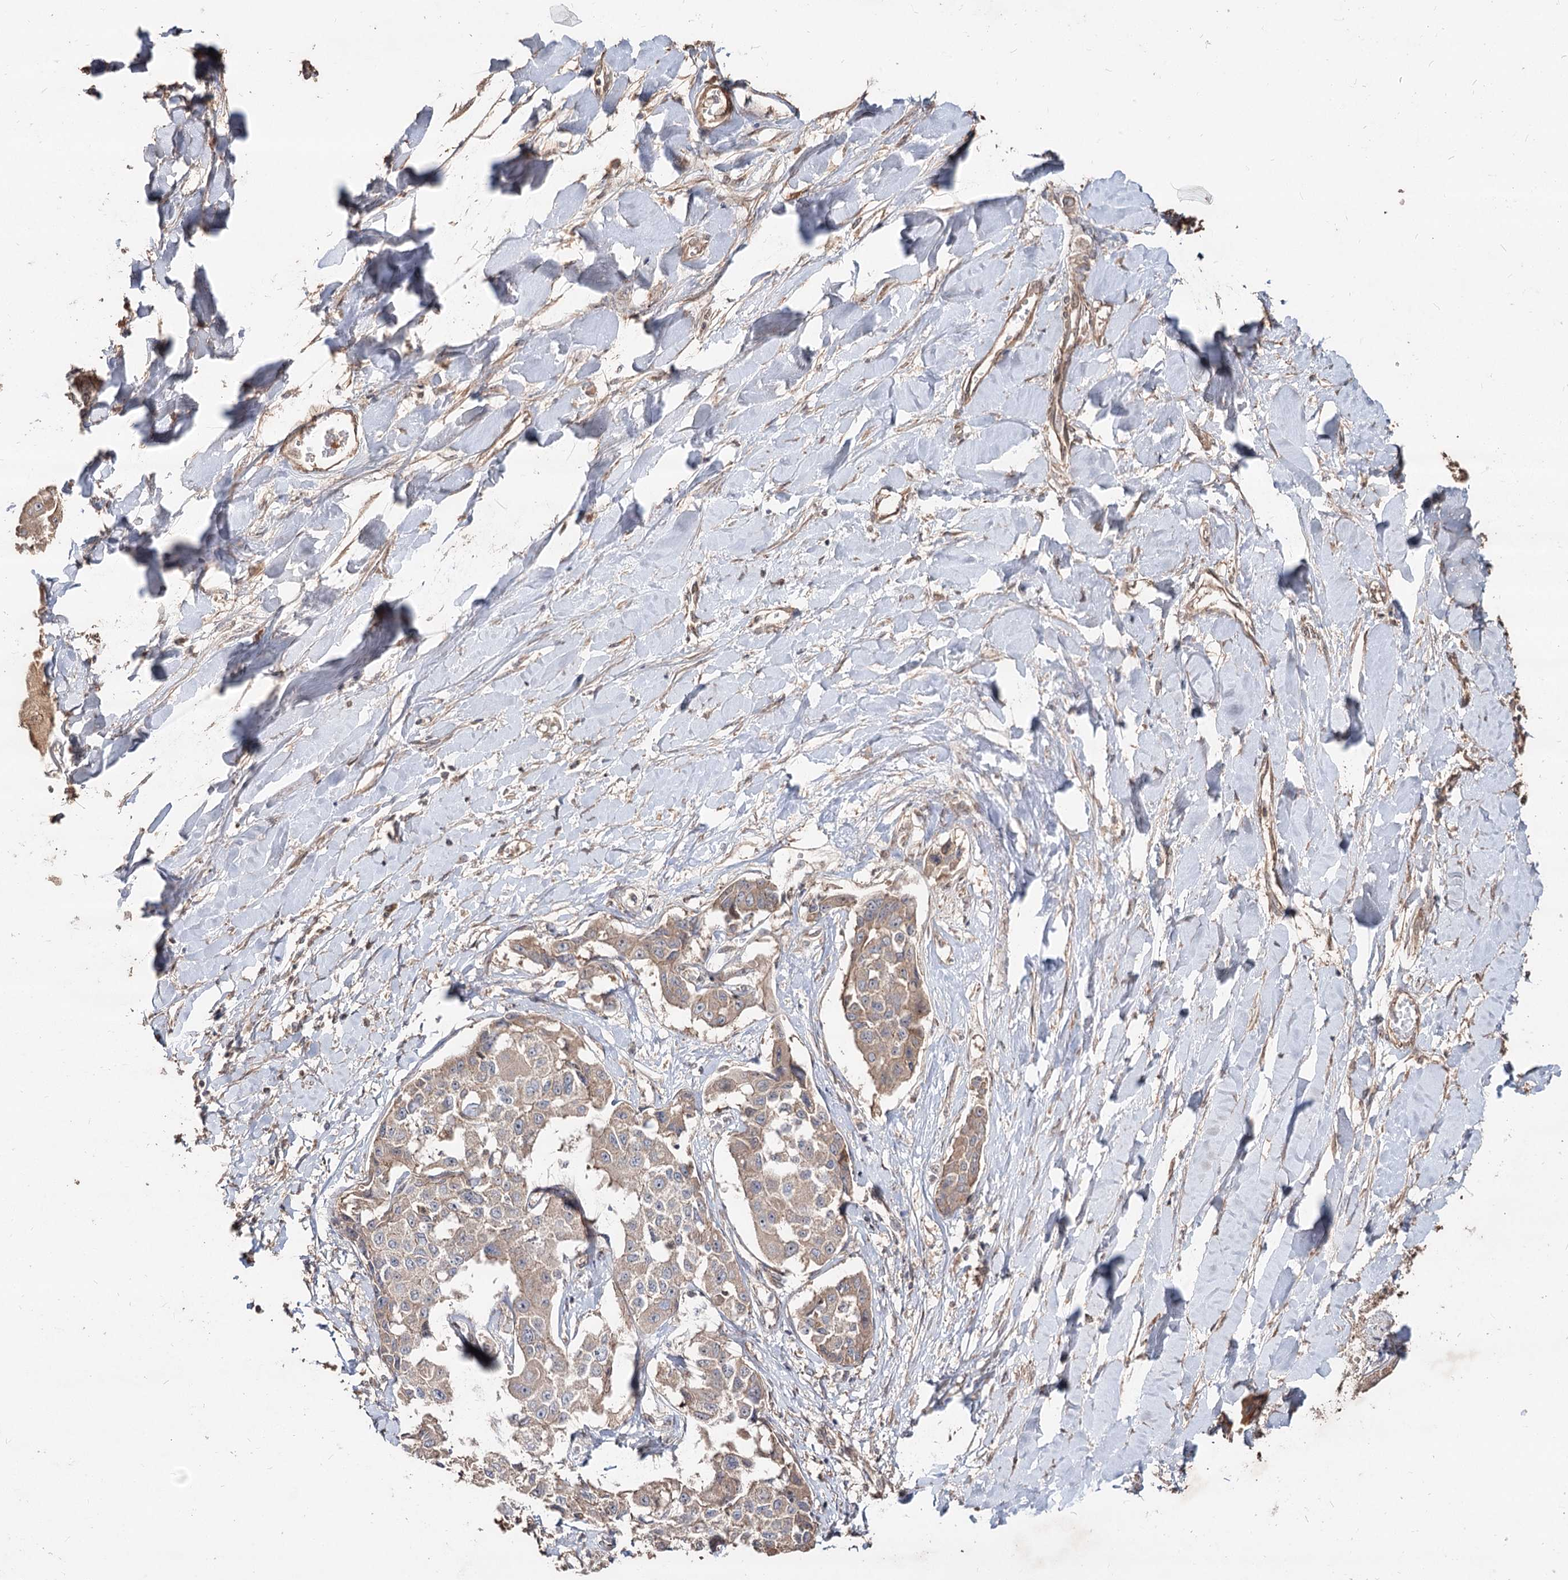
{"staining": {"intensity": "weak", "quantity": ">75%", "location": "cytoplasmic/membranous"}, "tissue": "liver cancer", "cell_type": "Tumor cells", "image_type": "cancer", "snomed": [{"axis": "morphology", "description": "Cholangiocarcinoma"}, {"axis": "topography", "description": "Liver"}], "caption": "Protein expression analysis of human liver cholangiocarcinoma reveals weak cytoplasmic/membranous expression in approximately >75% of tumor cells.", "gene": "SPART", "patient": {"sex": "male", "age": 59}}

-------------------------

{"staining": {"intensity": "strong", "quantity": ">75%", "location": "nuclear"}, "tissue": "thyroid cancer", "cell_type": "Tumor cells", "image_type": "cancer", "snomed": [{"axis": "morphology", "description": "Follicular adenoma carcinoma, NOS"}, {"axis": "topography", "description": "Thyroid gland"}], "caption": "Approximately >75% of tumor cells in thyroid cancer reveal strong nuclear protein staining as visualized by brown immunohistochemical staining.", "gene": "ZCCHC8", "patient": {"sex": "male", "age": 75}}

-------------------------

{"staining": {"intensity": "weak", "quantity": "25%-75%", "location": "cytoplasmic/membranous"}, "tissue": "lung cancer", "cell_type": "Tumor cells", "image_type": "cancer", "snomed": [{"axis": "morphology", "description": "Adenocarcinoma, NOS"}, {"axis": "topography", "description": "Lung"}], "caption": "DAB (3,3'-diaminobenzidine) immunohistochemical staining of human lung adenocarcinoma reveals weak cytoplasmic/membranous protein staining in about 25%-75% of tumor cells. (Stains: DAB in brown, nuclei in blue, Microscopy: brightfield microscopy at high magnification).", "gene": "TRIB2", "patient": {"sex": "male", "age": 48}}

-------------------------

**EXERCISE DESCRIPTION:** Search the material for the string "immunohistochemical" and show every line that has it.

**TASK RESULT:**
{"staining": {"intensity": "strong", "quantity": ">75%", "location": "nuclear"}, "tissue": "thyroid cancer", "cell_type": "Tumor cells", "image_type": "cancer", "snomed": [{"axis": "morphology", "description": "Follicular adenoma carcinoma, NOS"}, {"axis": "topography", "description": "Thyroid gland"}], "caption": "Approximately >75% of tumor cells in thyroid cancer reveal strong nuclear protein staining as visualized by brown immunohistochemical staining.", "gene": "ZCCHC8", "patient": {"sex": "male", "age": 75}}
{"staining": {"intensity": "weak", "quantity": "25%-75%", "location": "cytoplasmic/membranous"}, "tissue": "lung cancer", "cell_type": "Tumor cells", "image_type": "cancer", "snomed": [{"axis": "morphology", "description": "Adenocarcinoma, NOS"}, {"axis": "topography", "description": "Lung"}], "caption": "DAB (3,3'-diaminobenzidine) immunohistochemical staining of human lung adenocarcinoma reveals weak cytoplasmic/membranous protein staining in about 25%-75% of tumor cells. (Stains: DAB in brown, nuclei in blue, Microscopy: brightfield microscopy at high magnification).", "gene": "TRIB2", "patient": {"sex": "male", "age": 48}}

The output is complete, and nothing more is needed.